II. Relative impact on well-established luxury goods
companies
The luxury sector however suffered less from the crisis than
others and its margins, even if decreasing, remained very high: those of
Richemont and LVMH reached around 18% in 2010 against 21% in 2007, explained
the Japanese consulting firm Nomura. Furthermore, the crisis did not affect all
countries and all products in the same way. Certain market segments were hit
more violently and for instance, watch-making had harder times than leather
goods.
To demonstrate that the effects of the crisis have not always
been as considerable as believed, we will analyze its consequences on big
brands in the sector and then study this relative drop from the consumers
perspective.
1. Luxury armed against the crisis
2008 and 2009 marked a break as luxury also entered a
difficult period. But there was no need to panic, anyway, not as much as in the
motor car or real-estate sector. It is high end products (sports cars, haute
couture, fine wines) that might be expected to take the hardest and most
immediate hit. But many people in luxury goods are confident that the highest
echelons of wealth will always have disposable cash for type of products. Chief
vintner at Champagne house Moët & Chandon, B. Gouez, said: `We are
more than two centuries old and crisis and wars and problems, we have known
them all in the past and we are still here'. Brands with strong tradition and
worldwide fame will always do better than other more modest brands that will
stay in difficulty.
Undoubtedly, some signals of crisis appeared in the luxury sector
in the course of 2008 but overall if the world was taken as a complete market
place, the situation was still
good for the sector. Even as Wall Street imploded, LVMH bought
Dutch mega-yacht builder Royal van Lent in 2008 and Giorgio Armani was going
ahead with a fashion hotel in Milan.
Big luxury groups made huge efforts in order to control their
distribution network mainly through integrated, self-owned stores. This is a
considerable advantage. By means of this network, companies receive a bigger
part of the margin and they also gain fame compared with brands distributing
their products via independent distributors. This is a major asset in times of
crisis. As an example, Yves Saint Laurent carried out a complete distribution
reorganization by acquiring stores they are the only owner today.
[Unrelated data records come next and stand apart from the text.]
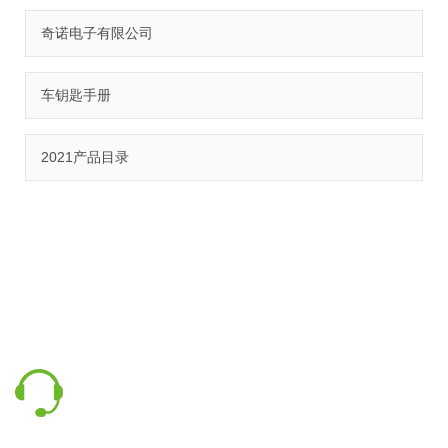
奇诺电子有限公司
车钥匙手册
证书
2021产品目录
联系我们
有问题吗？ 给我们打电话
0595-22569016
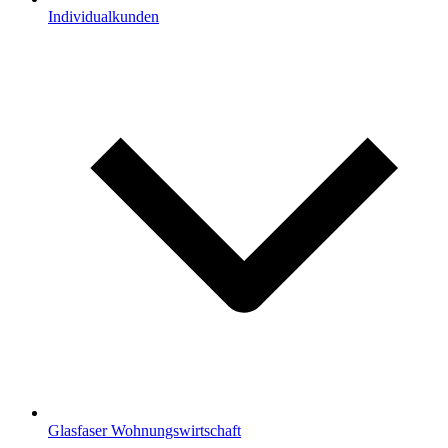
Individualkunden
Glasfaser Wohnungswirtschaft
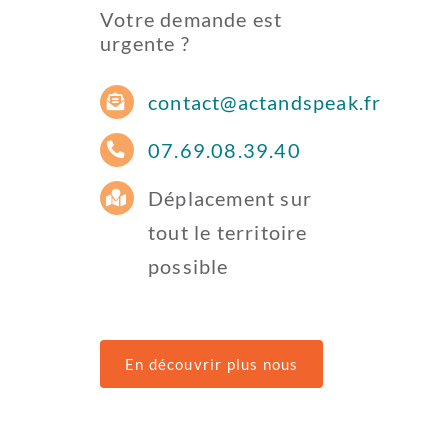
Votre demande est
urgente ?
contact@actandspeak.fr
07.69.08.39.40
Déplacement sur
tout le territoire
possible
En découvrir plus nous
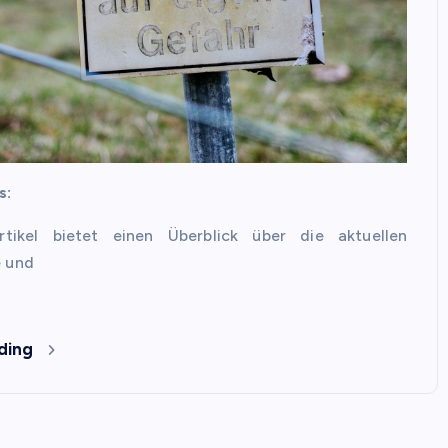
s:
rtikel bietet einen Überblick über die aktuellen
 und
ding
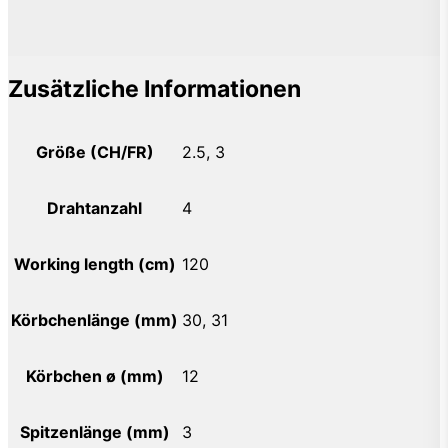
Zusätzliche Informationen
Größe (CH/FR)
2.5, 3
Drahtanzahl
4
Working length (cm)
120
Körbchenlänge (mm)
30, 31
Körbchen ø (mm)
12
Spitzenlänge (mm)
3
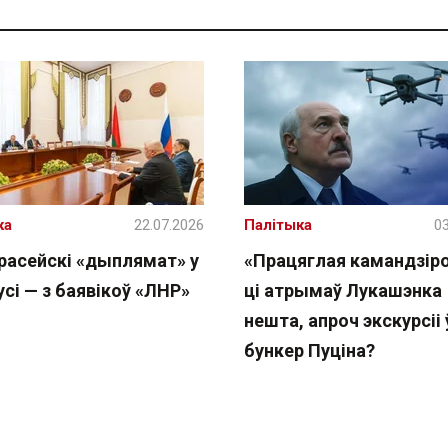
ка
22.07.2026
Палітыка
03
расейскі «дыплямат» у
«Працяглая камандзіро
сі — з баявікоў «ЛНР»
ці атрымаў Лукашэнка
нешта, апроч экскурсіі 
бункер Пуціна?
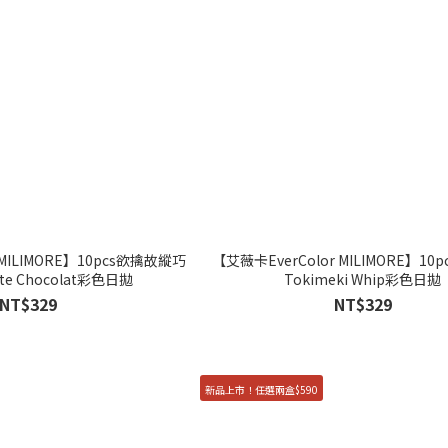
 MILIMORE】10pcs欲擒故縱巧
【艾薇卡EverColor MILIMORE】10
ite Chocolat彩色日拋
Tokimeki Whip彩色日拋
NT$329
NT$329
新品上市！任選兩盒$590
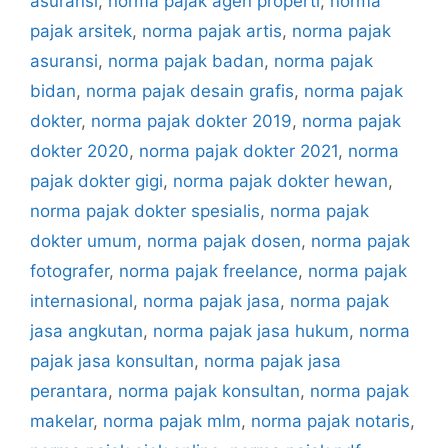
asuransi
,
norma pajak agen properti
,
norma
pajak arsitek
,
norma pajak artis
,
norma pajak
asuransi
,
norma pajak badan
,
norma pajak
bidan
,
norma pajak desain grafis
,
norma pajak
dokter
,
norma pajak dokter 2019
,
norma pajak
dokter 2020
,
norma pajak dokter 2021
,
norma
pajak dokter gigi
,
norma pajak dokter hewan
,
norma pajak dokter spesialis
,
norma pajak
dokter umum
,
norma pajak dosen
,
norma pajak
fotografer
,
norma pajak freelance
,
norma pajak
internasional
,
norma pajak jasa
,
norma pajak
jasa angkutan
,
norma pajak jasa hukum
,
norma
pajak jasa konsultan
,
norma pajak jasa
perantara
,
norma pajak konsultan
,
norma pajak
makelar
,
norma pajak mlm
,
norma pajak notaris
,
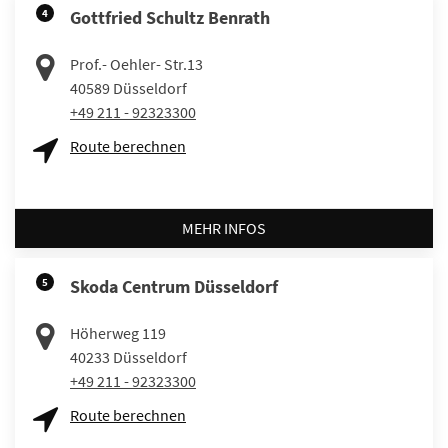
4
Gottfried Schultz Benrath
Prof.- Oehler- Str.13
40589
Düsseldorf
+49 211 - 92323300
Route berechnen
MEHR INFOS
5
Skoda Centrum Düsseldorf
Höherweg 119
40233
Düsseldorf
+49 211 - 92323300
Route berechnen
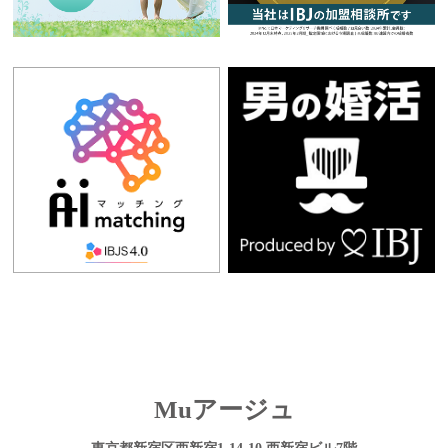
Muアージュ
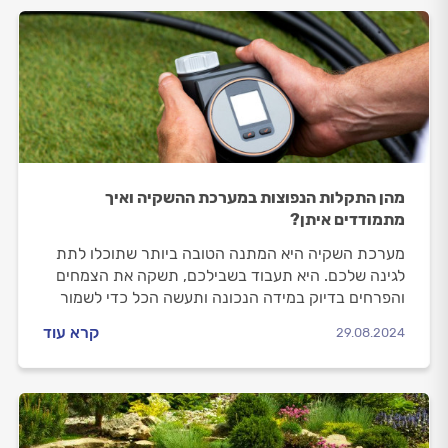
מהן התקלות הנפוצות במערכת ההשקיה ואיך
מתמודדים איתן?
מערכת השקיה היא המתנה הטובה ביותר שתוכלו לתת
לגינה שלכם. היא תעבוד בשבילכם, תשקה את הצמחים
והפרחים בדיוק במידה הנכונה ותעשה הכל כדי לשמור
על הפריחה.
קרא עוד
29.08.2024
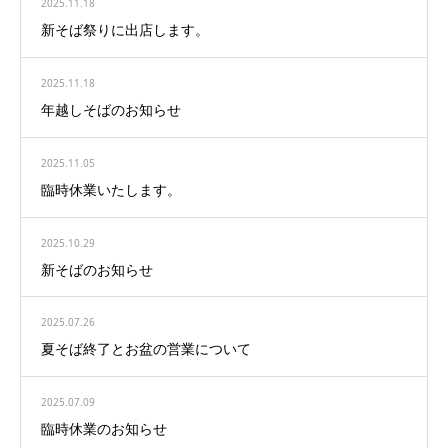
2025.11.18
新そば祭りに出店します。
2025.11.18
年越しそばのお知らせ
2025.11.05
臨時休業いたします。
2025.10.29
新そばのお知らせ
2025.07.26
夏そば終了とお盆の営業について
2025.07.09
臨時休業のお知らせ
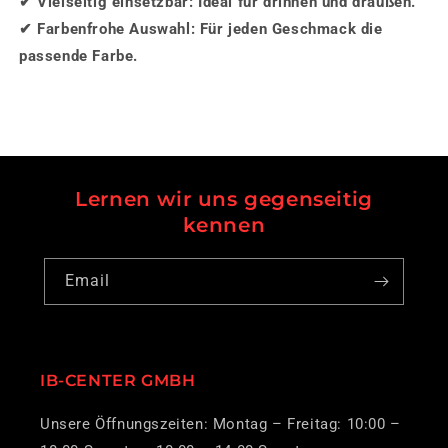
✔
Vielseitig einsetzbar:
Ideal für drinnen und draußen.
✔
Farbenfrohe Auswahl:
Für jeden Geschmack die
passende Farbe.
Lernen wir uns gegenseitig
kennen
Email
IB-CENTER GMBH
Unsere Öffnungszeiten: Montag – Freitag: 10:00 –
In the same way, it is very profitable to own its own stores
in emerging countries. Due to their significant acquisition capacity compared
to little groups, only big luxury goods companies were able to enter these
markets. Today, about 30% of these companies' turnover comes from so-called
emerging regions.
2. Consumers need for luxury
According to the polling organization IPSOS, there was no
break in luxury goods consumption due to the crisis, the desire to buy luxury
products is still there. Despite the crisis, some 6,000 people expressed
interest in buying Ferrari's new California, which retails for around
€179,000 in Europe, even before Ferrari opened its book for orders. No
Lamborghini orders had been cancelled. The world has never before seen so many
people being able to afford so many luxury products. According to B. Gouez from
Moët & Chandon, `even if some people are hit by the crisis, there are
still more people drinking Champagne than 10 years ago'.
However, luxury goods customers ask for more authenticity and
historic know-how from now on. Quality or experience are the main reasons they
buy these products for. The crisis slightly altered luxury consumers'
behaviour: most people acknowledge buying products even if the price is very
high but today the crisis changed values consumers associate with luxury. High
quality raw materials, design, experience are more important
characteristics in the eyes of these `absolute consumers'.
People turn to luxury when times are hard and need or like to dream more.
Actually, luxury products are never more necessary as in though periods.